[Input for this task — start]

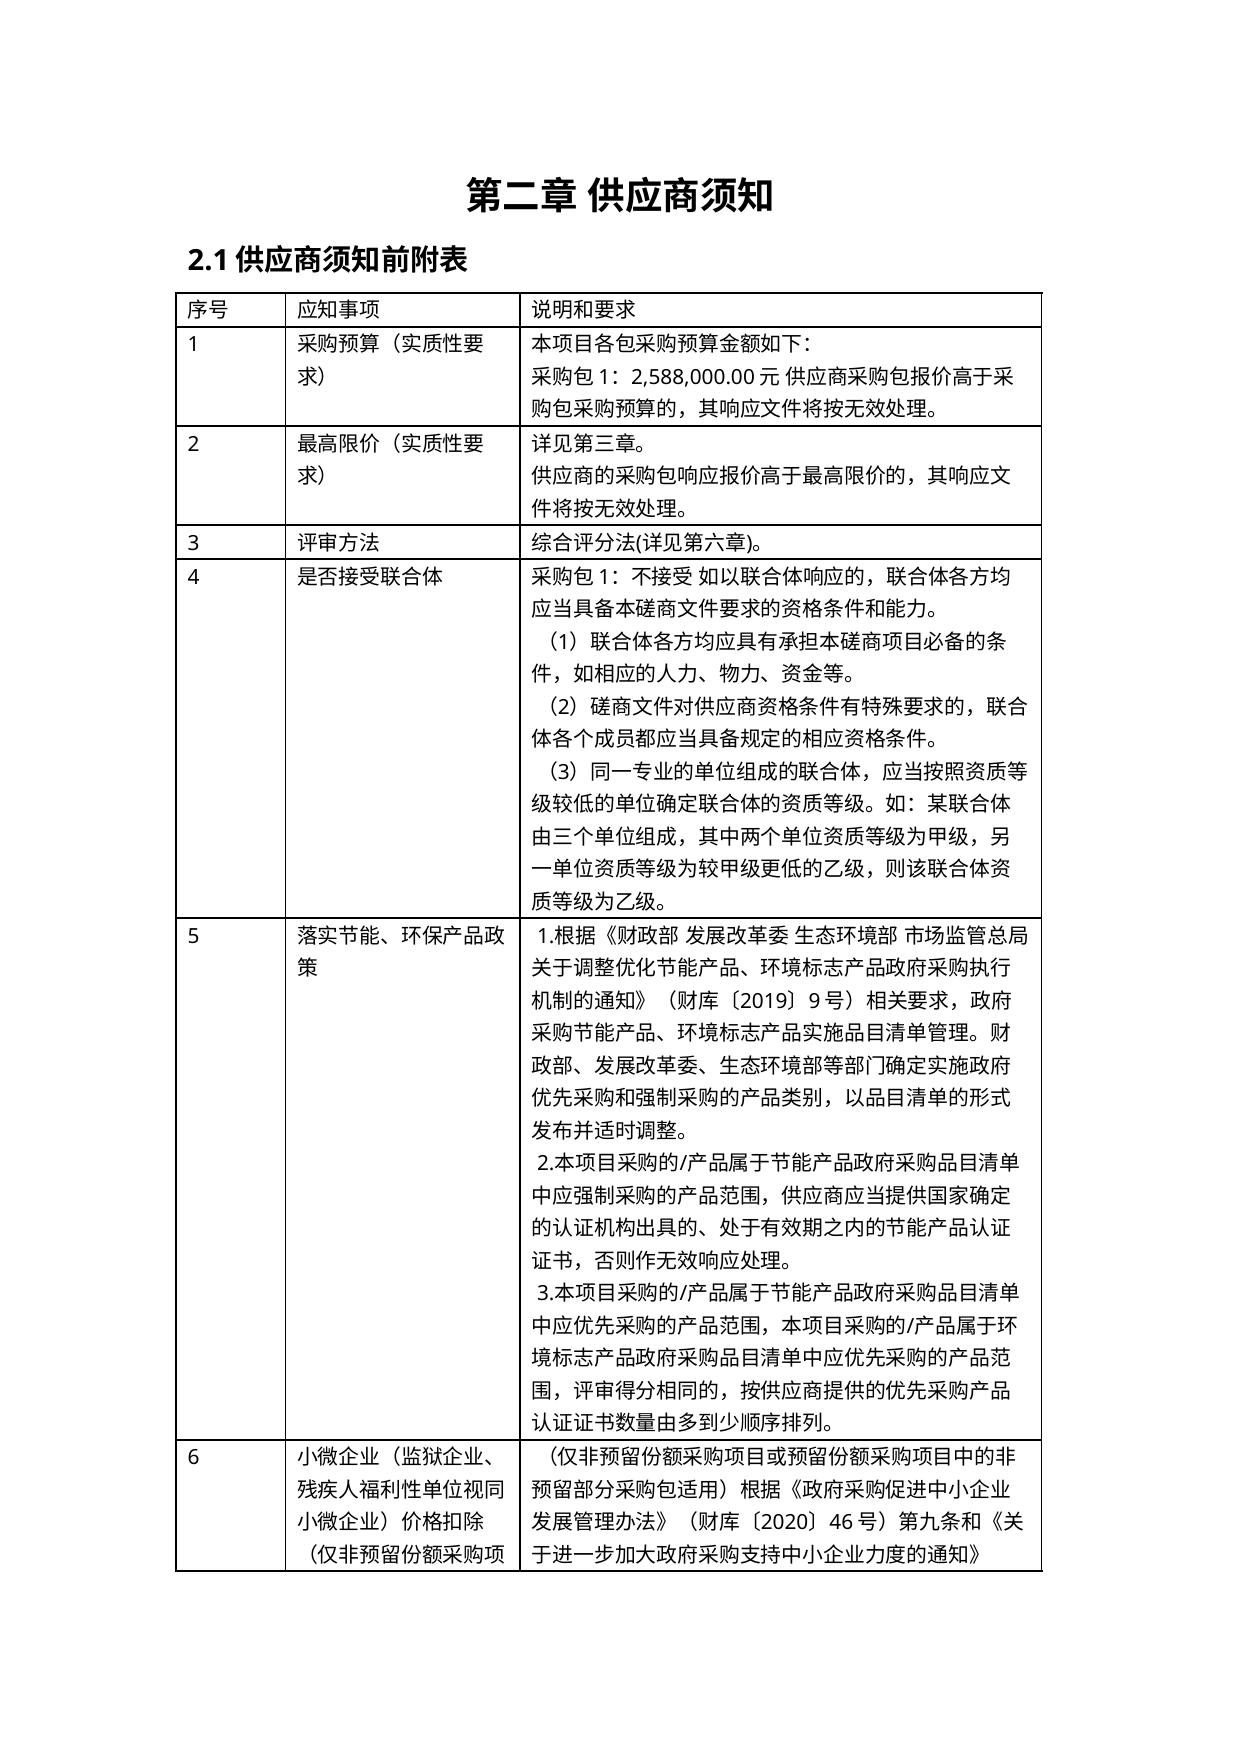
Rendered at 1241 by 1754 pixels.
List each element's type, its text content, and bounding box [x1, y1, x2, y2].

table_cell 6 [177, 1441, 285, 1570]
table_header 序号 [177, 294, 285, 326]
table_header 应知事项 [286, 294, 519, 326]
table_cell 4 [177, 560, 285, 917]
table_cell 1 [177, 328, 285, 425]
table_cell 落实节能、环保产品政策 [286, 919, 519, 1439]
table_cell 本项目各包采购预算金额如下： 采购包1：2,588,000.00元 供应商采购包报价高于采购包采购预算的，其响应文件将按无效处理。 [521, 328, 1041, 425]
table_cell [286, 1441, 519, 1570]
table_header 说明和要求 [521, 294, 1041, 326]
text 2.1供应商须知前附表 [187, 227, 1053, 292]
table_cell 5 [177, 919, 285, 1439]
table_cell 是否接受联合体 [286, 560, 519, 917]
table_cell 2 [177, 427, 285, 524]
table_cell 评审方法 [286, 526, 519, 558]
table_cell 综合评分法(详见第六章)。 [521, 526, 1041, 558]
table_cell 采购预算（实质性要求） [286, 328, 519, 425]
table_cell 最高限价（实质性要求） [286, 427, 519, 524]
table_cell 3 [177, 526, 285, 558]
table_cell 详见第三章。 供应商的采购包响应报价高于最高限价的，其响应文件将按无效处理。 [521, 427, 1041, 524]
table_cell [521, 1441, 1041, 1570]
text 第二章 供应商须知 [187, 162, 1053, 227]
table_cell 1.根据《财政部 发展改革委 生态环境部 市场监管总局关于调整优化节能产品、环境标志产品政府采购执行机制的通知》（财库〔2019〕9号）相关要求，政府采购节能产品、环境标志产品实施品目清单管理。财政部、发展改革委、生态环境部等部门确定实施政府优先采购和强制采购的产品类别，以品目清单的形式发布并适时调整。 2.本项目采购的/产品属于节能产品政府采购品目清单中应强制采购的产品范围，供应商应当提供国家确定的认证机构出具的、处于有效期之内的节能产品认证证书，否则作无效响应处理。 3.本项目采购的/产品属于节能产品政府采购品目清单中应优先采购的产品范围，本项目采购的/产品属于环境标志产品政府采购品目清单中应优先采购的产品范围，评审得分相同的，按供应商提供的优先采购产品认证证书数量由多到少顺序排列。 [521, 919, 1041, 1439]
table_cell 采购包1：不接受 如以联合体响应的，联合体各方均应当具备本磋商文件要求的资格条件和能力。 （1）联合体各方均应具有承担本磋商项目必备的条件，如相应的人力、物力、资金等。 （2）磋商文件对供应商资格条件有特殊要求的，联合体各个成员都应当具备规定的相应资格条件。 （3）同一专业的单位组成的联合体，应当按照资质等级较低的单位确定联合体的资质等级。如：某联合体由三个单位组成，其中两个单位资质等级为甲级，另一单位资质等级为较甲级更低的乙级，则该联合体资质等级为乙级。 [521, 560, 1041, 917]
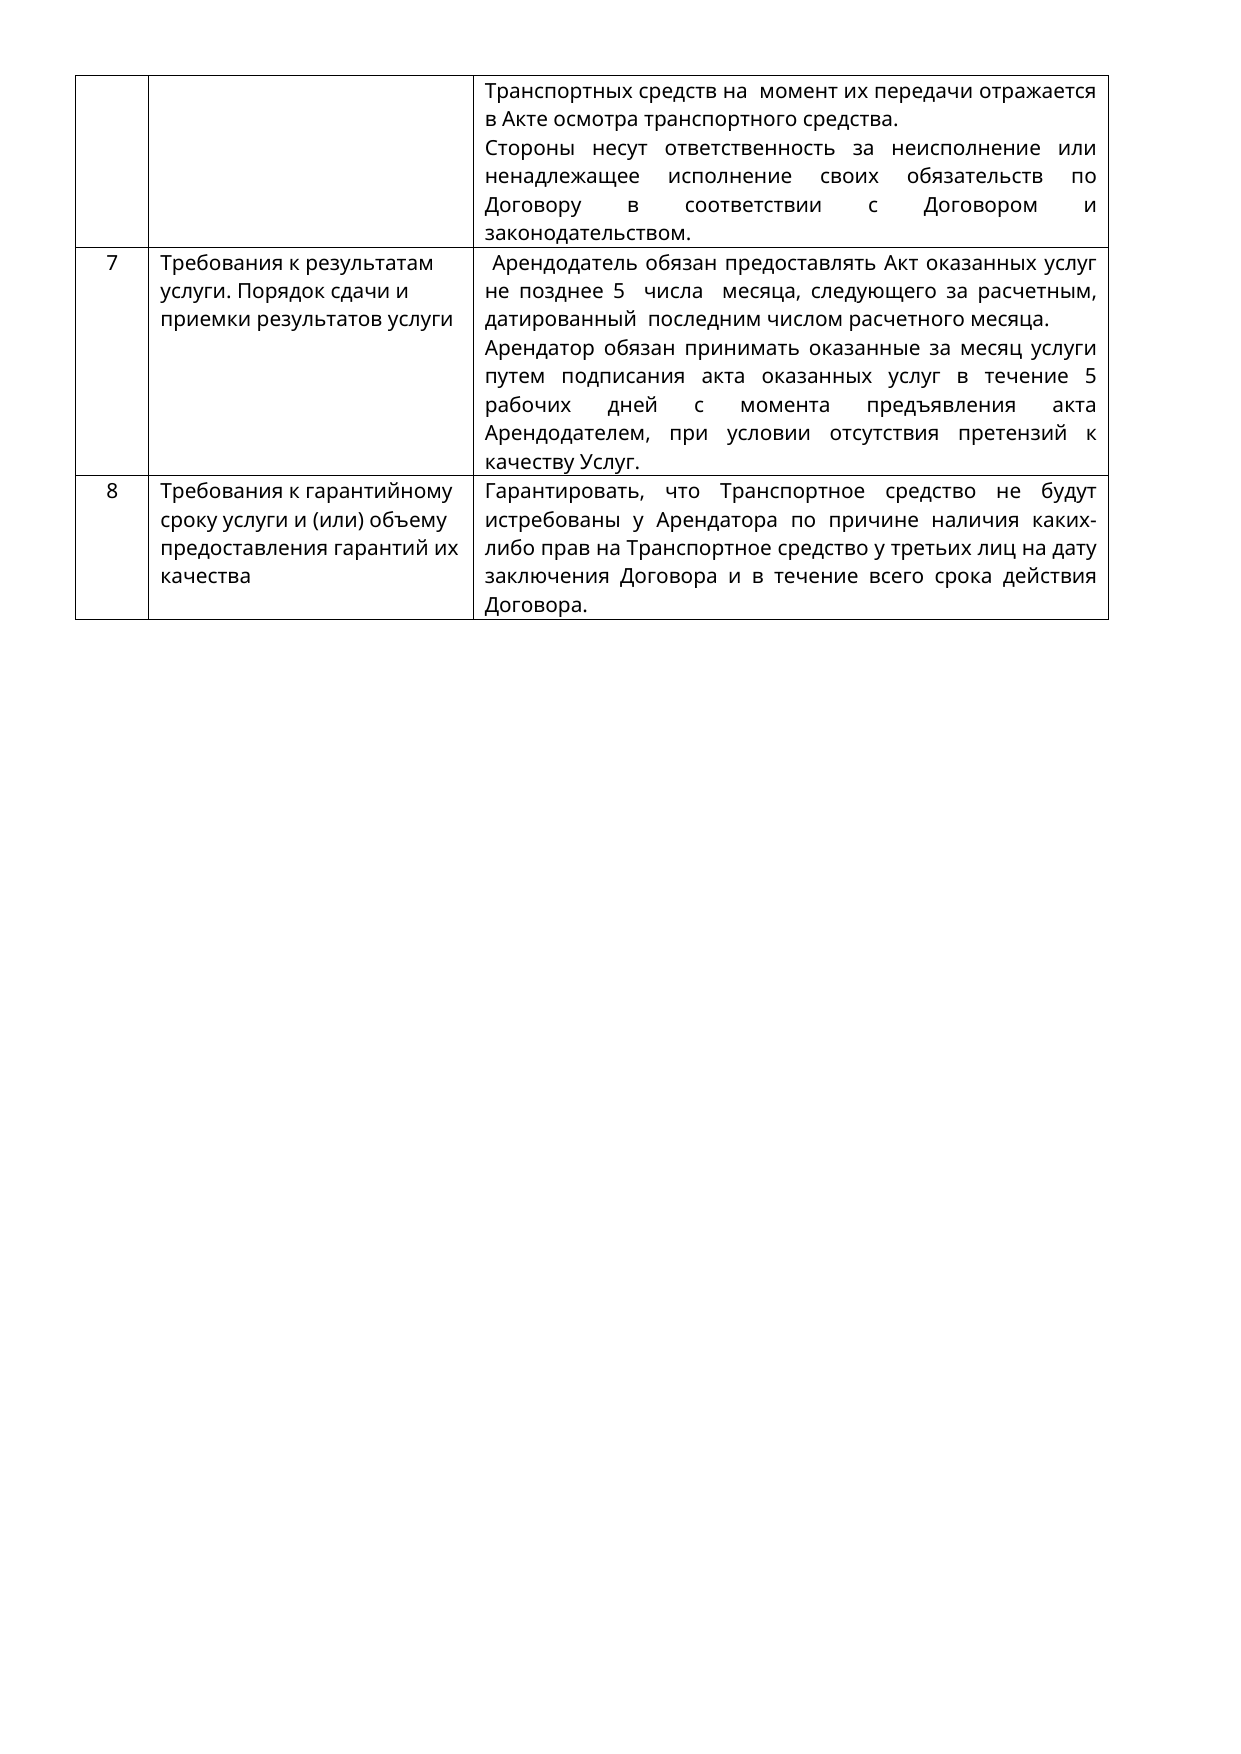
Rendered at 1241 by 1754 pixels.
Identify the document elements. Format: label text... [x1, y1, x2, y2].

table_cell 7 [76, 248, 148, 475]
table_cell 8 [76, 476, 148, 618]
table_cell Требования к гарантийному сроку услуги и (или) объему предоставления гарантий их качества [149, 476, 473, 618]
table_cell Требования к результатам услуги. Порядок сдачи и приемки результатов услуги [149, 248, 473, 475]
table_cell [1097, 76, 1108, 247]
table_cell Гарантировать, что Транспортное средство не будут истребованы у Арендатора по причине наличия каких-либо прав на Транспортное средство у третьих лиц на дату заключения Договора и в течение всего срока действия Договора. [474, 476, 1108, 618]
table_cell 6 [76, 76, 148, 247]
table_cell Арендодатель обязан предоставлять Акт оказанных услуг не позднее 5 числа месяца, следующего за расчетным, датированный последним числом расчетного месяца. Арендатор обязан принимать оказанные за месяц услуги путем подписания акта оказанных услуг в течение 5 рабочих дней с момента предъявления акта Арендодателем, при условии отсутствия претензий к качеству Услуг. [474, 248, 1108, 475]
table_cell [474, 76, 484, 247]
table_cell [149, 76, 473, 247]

[Input for this task — finish]

▶ **What needs to be done**
Where a line of the records above holds the word "实质性要求", copy that line.

▶ **Exercise answer**
table_cell 采购预算（实质性要求） [286, 328, 519, 425]
table_cell 最高限价（实质性要求） [286, 427, 519, 524]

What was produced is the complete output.